The most spectacular thing I ate did not come from the kitchen but from the bakery downstairs. Tetsuya Yamaguchi, who has been tending yeast in Mr. Robuchon’s empire for two decades, is now stationed in the basement on 10th Avenue. His masterpiece is called the escargot, a swirl of savory brioche dough with olive oil between its many warm and flaky layers. He also bakes baguettes that seem to be shrunken versions of full-scale ones; at that size they could be all crust, but somehow he keeps the crust in proportion with the rest, and they are a joy to eat.
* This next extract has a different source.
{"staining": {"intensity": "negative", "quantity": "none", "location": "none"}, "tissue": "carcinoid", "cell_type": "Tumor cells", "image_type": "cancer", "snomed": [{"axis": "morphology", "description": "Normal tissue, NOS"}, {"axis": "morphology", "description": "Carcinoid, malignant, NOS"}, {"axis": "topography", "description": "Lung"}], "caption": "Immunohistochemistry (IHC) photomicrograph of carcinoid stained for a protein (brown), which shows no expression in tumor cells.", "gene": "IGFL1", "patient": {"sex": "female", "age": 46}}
Meanwhile the pastry chef, Salvatore Martone, is making some of the finest and airiest chocolate soufflés in the city, like dark-chocolate vapor tricked into solid form. He disguises a tarte Tatin as a shiny red Snow White apple; in another optical illusion, he fashions a replica of a lemon out of blown sugar, then fills it with lemon sorbet, and while I wished it tasted as much like lemon as it looked, it was a good dessert.
Those are Mr. Martone’s excellent chocolates that show up around the same time as the check, and his kugelhopf that will be waiting for you in a Robuchon shopping bag by the coat check in case you want to start the next day with a custard cake, and why wouldn’t you?
The service strikes a rare balance of charm and formality that was missing from the uptown location. There will be smiles when you get there, and smiles later when you whisk your kugelhopf off to wherever it is you go with your kugelhopfs.
Whether this is a restaurant for you is first of all a question of money; there is no way to eat a satisfying meal at L’Atelier without spending a lot of it. If the prices don’t bother you, then neither should my nagging sense that the cooking is not as exciting as it could be. Nobody goes to chains, even expensive ones, for new sensations.